[Records drawn from a dataset]
----
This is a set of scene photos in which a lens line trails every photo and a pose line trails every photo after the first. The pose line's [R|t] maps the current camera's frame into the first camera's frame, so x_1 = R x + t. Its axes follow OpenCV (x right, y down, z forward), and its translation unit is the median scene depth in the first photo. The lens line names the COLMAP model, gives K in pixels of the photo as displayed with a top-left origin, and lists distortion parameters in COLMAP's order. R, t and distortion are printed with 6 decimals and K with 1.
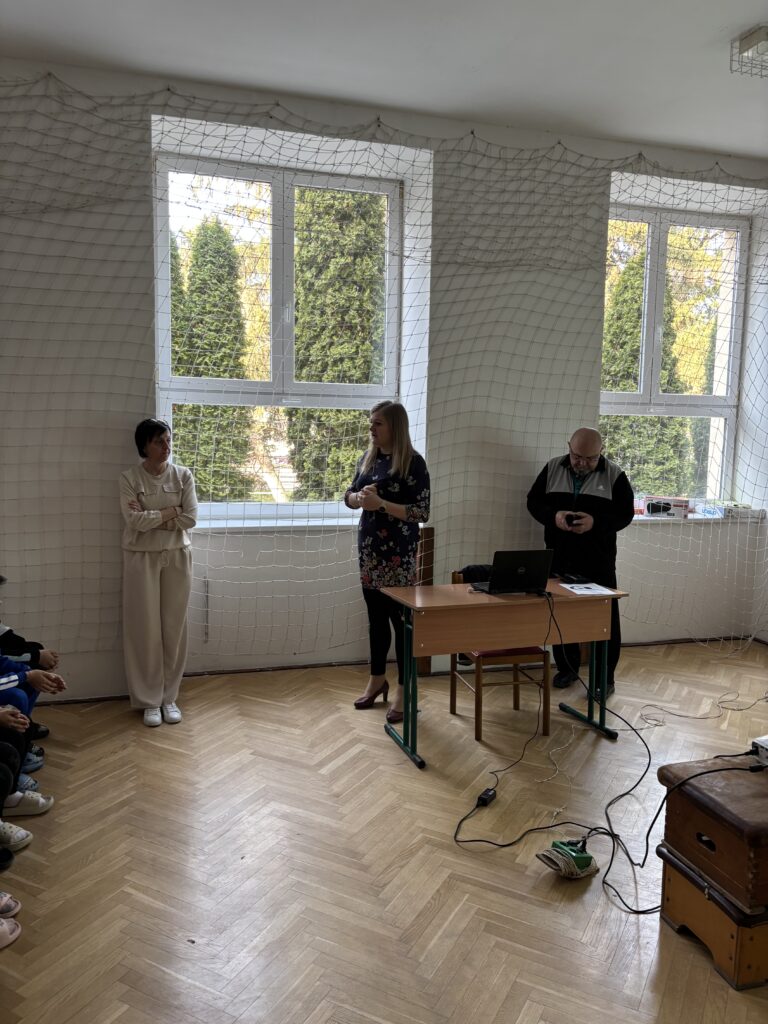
lens RADIAL K [[782.9, 0, 384.0], [0, 782.9, 512.0], [0, 0, 1]] dist [0.001603, 0.002523]
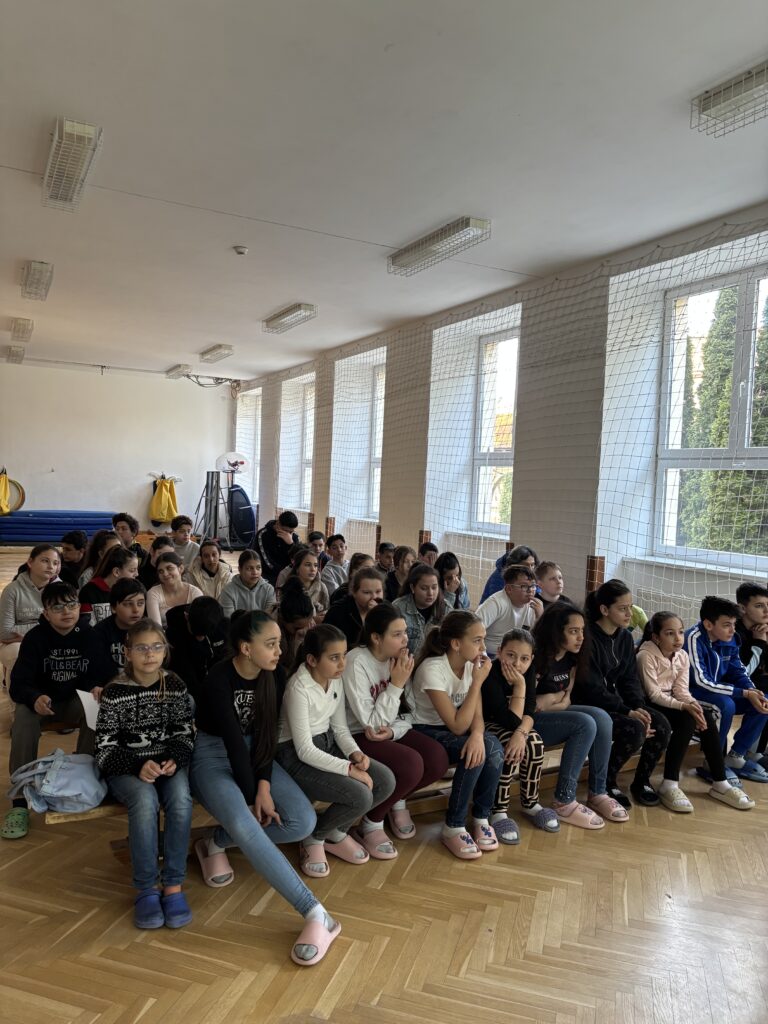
lens RADIAL K [[782.9, 0, 384.0], [0, 782.9, 512.0], [0, 0, 1]] dist [0.001603, 0.002523]
pose [[0.167126, 0.035440, -0.985298, 0.925170], [-0.121935, 0.992424, 0.015013, -0.025835], [0.978366, 0.117634, 0.170182, 0.303761]]
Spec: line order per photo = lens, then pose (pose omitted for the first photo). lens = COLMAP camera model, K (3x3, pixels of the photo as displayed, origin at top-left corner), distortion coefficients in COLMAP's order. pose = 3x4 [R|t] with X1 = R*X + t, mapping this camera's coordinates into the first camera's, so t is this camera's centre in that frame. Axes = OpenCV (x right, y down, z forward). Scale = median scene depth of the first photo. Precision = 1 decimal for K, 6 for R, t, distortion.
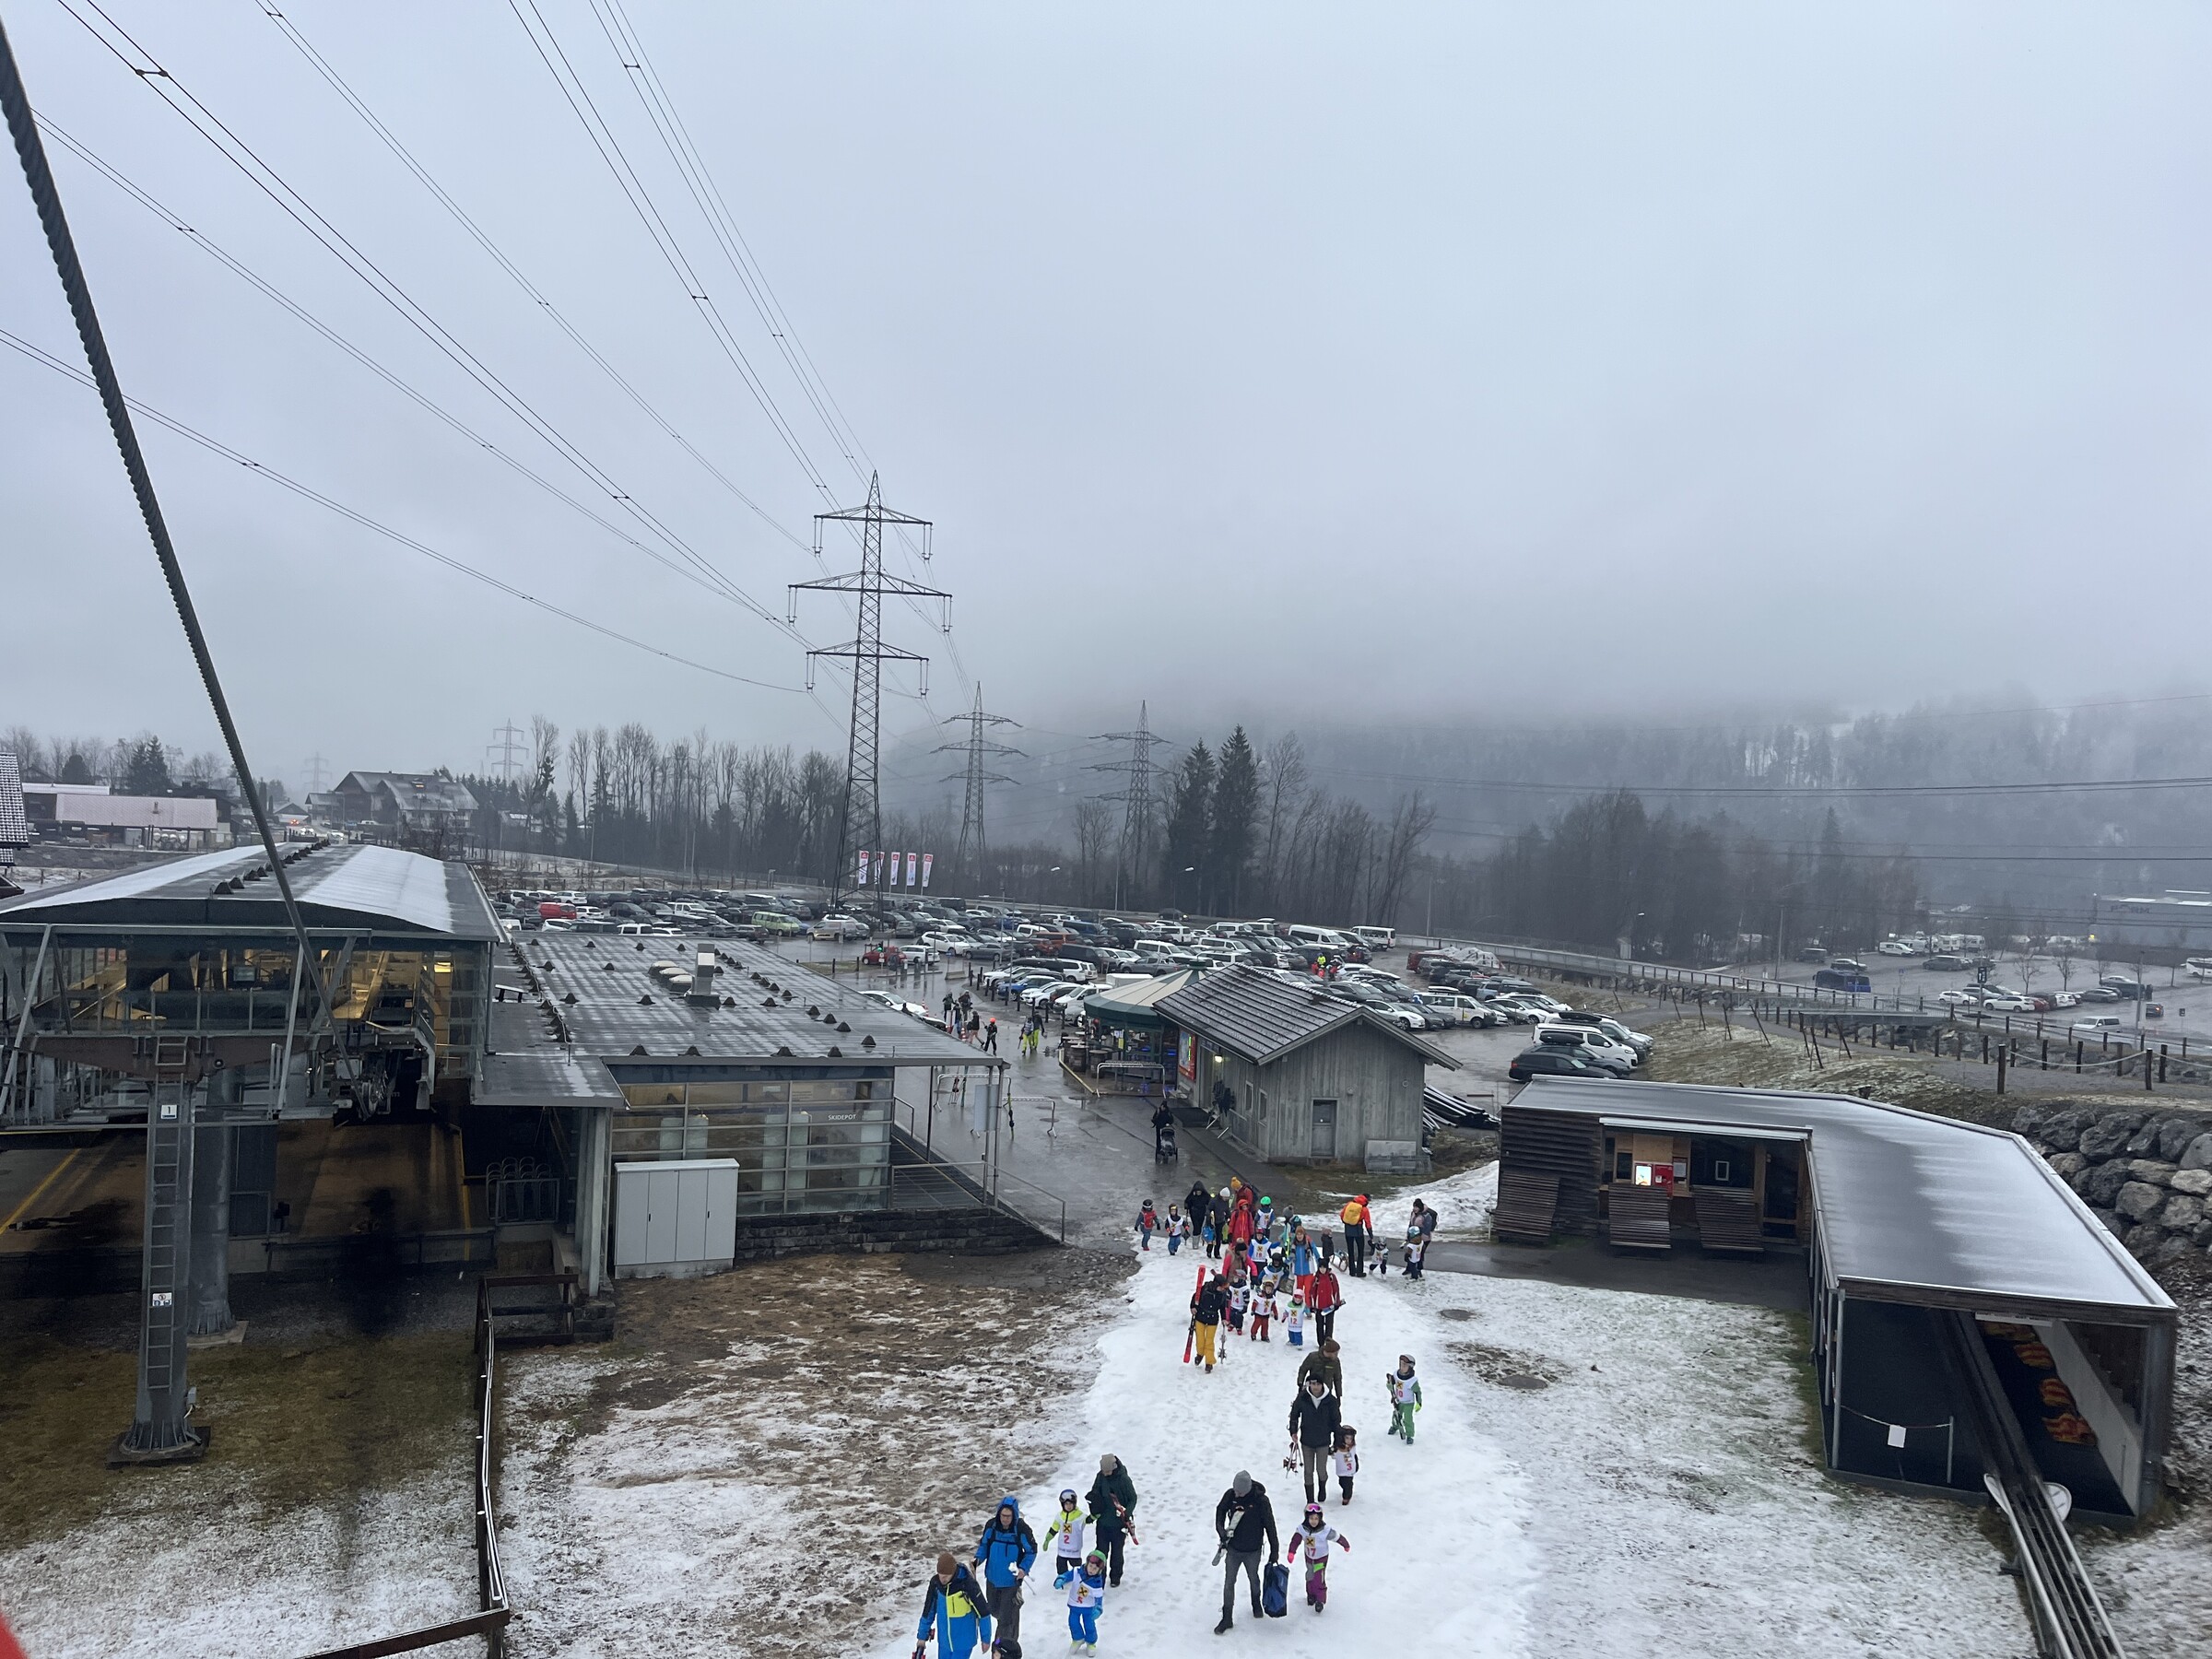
lens RADIAL K [[1680.2, 0, 1106.0], [0, 1680.2, 829.5], [0, 0, 1]] dist [0.064332, -0.066876]
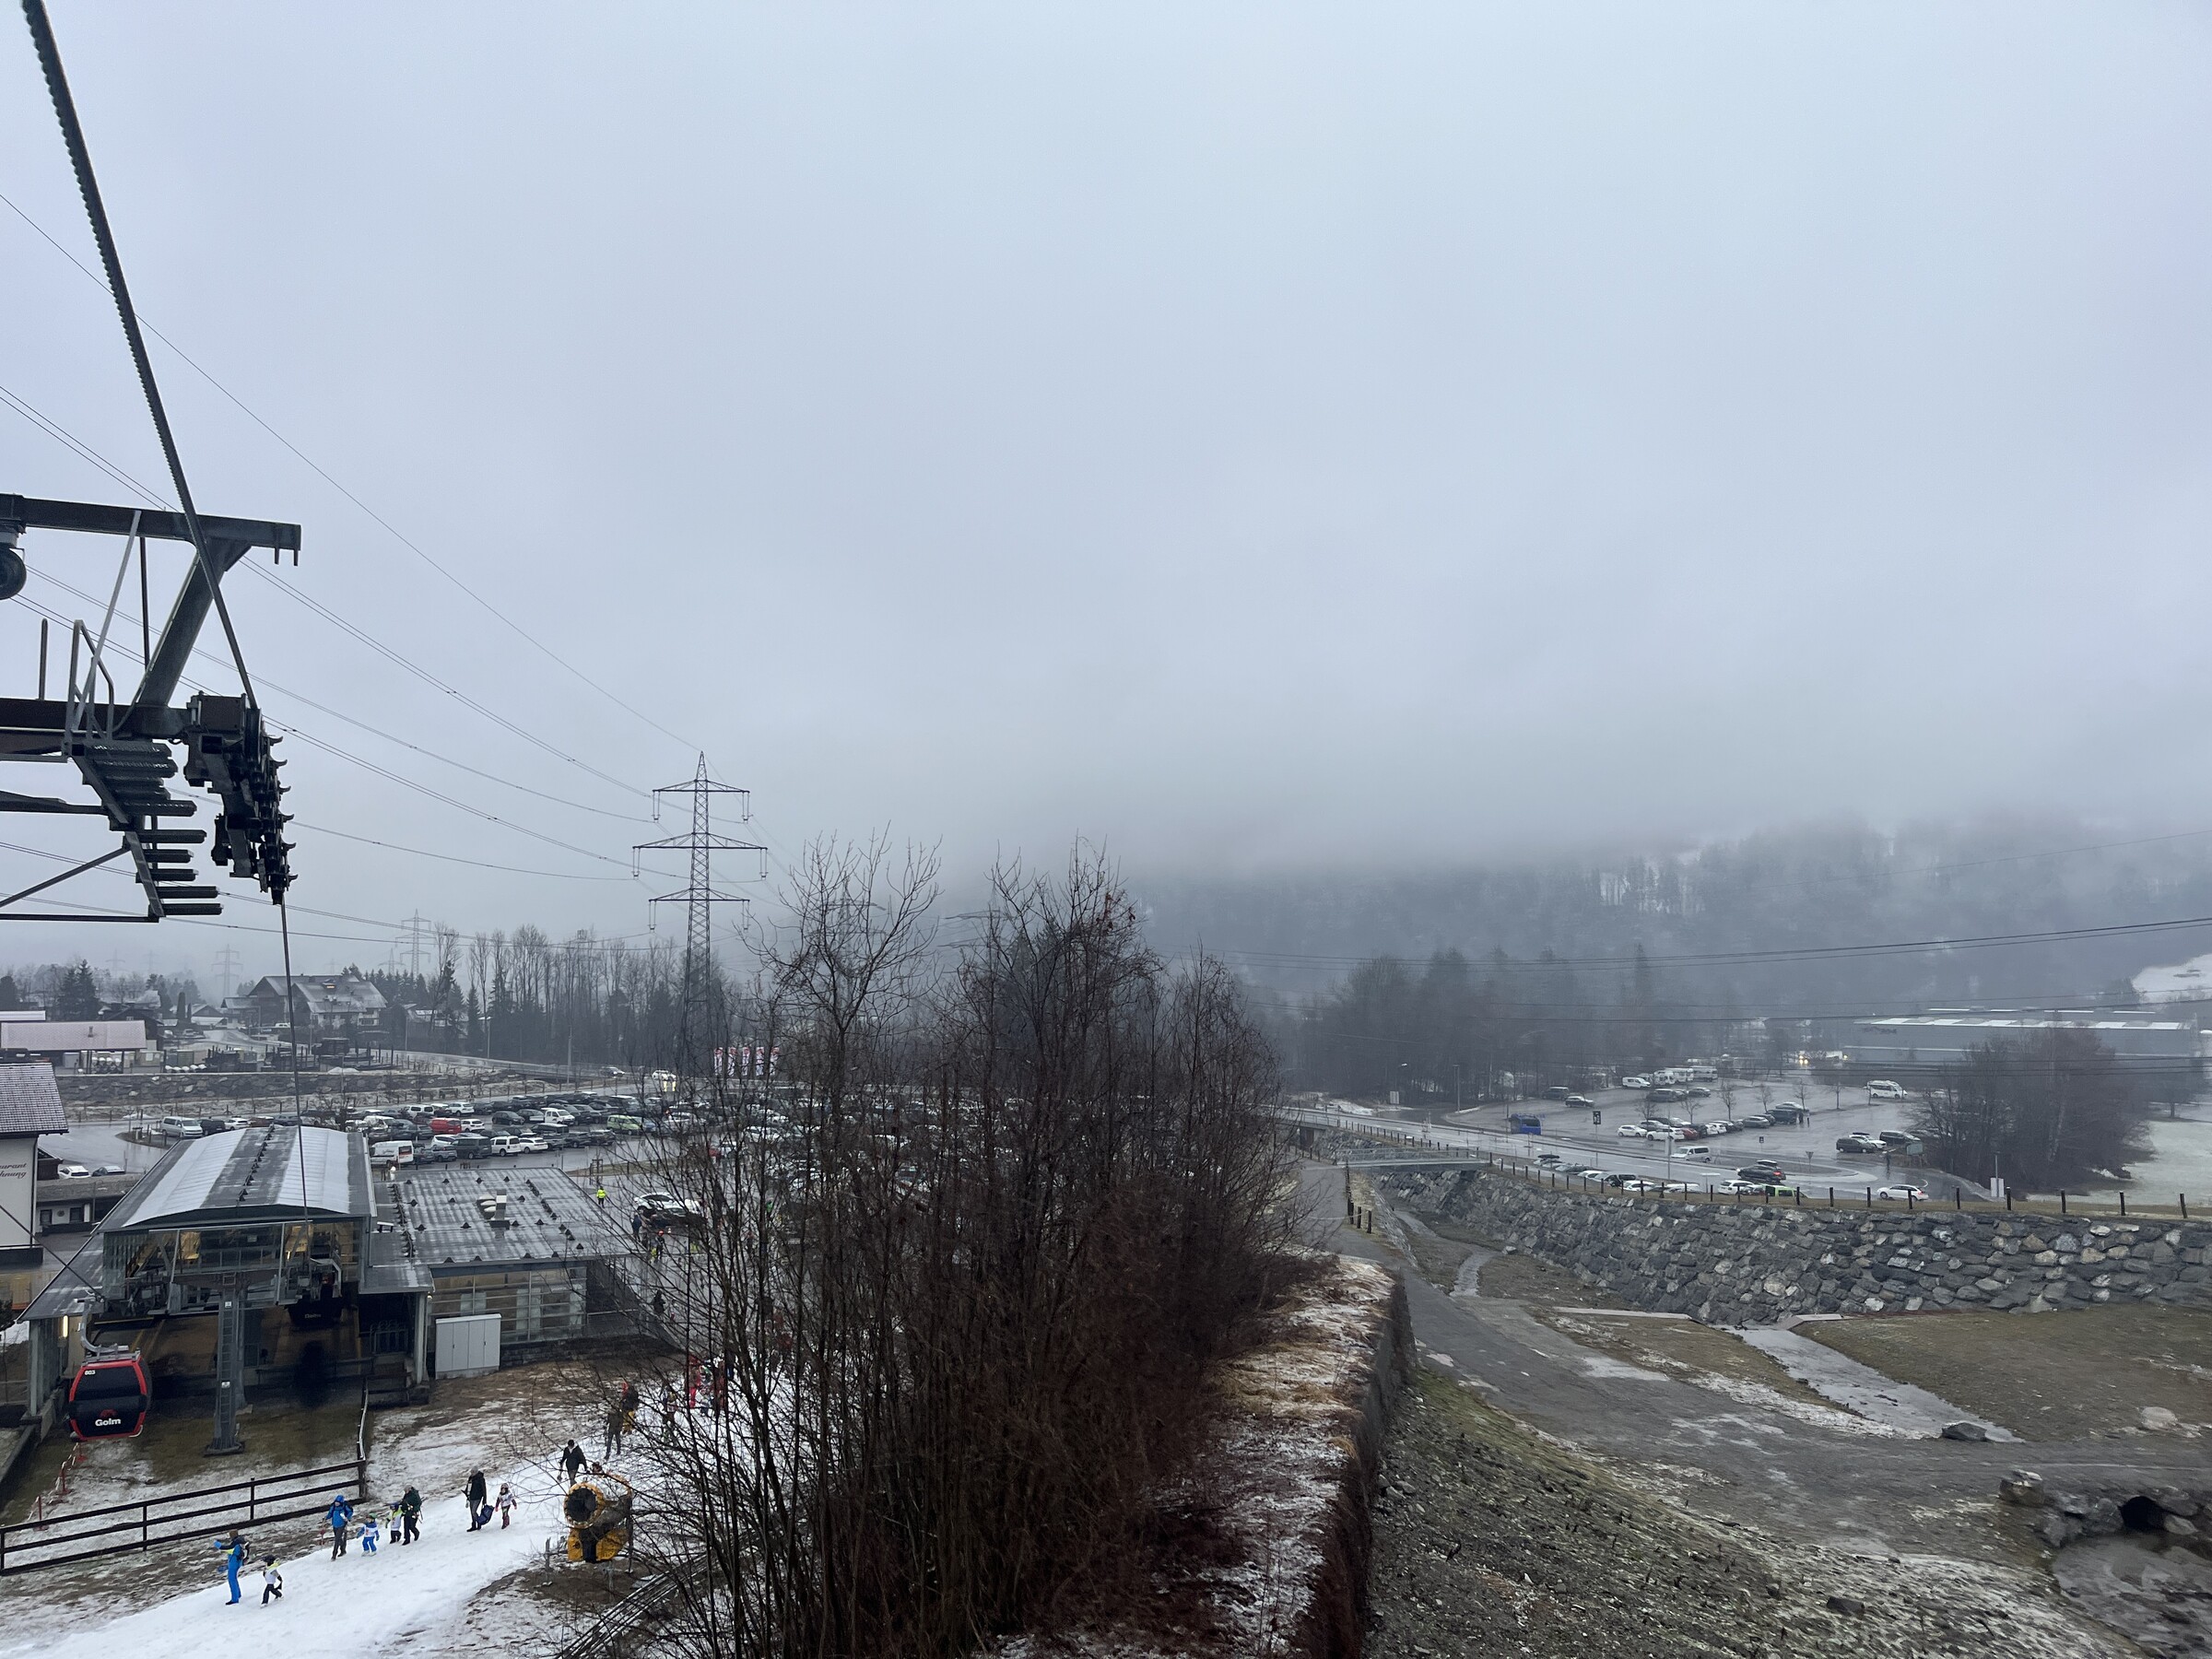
----
▶ **WHAT IS EXPECTED**:
Write out all of the data above exactly, pictures excluded.

▶ **REPLY**:
This is a set of scene photos in which a lens line trails every photo and a pose line trails every photo after the first. The pose line's [R|t] maps the current camera's frame into the first camera's frame, so x_1 = R x + t. Its axes follow OpenCV (x right, y down, z forward), and its translation unit is the median scene depth in the first photo. The lens line names the COLMAP model, gives K in pixels of the photo as displayed with a top-left origin, and lists distortion parameters in COLMAP's order. R, t and distortion are printed with 6 decimals and K with 1.
lens RADIAL K [[782.9, 0, 384.0], [0, 782.9, 512.0], [0, 0, 1]] dist [0.001603, 0.002523]
lens RADIAL K [[782.9, 0, 384.0], [0, 782.9, 512.0], [0, 0, 1]] dist [0.001603, 0.002523]
pose [[0.167126, 0.035440, -0.985298, 0.925170], [-0.121935, 0.992424, 0.015013, -0.025835], [0.978366, 0.117634, 0.170182, 0.303761]]
Spec: line order per photo = lens, then pose (pose omitted for the first photo). lens = COLMAP camera model, K (3x3, pixels of the photo as displayed, origin at top-left corner), distortion coefficients in COLMAP's order. pose = 3x4 [R|t] with X1 = R*X + t, mapping this camera's coordinates into the first camera's, so t is this camera's centre in that frame. Axes = OpenCV (x right, y down, z forward). Scale = median scene depth of the first photo. Precision = 1 decimal for K, 6 for R, t, distortion.
lens RADIAL K [[1680.2, 0, 1106.0], [0, 1680.2, 829.5], [0, 0, 1]] dist [0.064332, -0.066876]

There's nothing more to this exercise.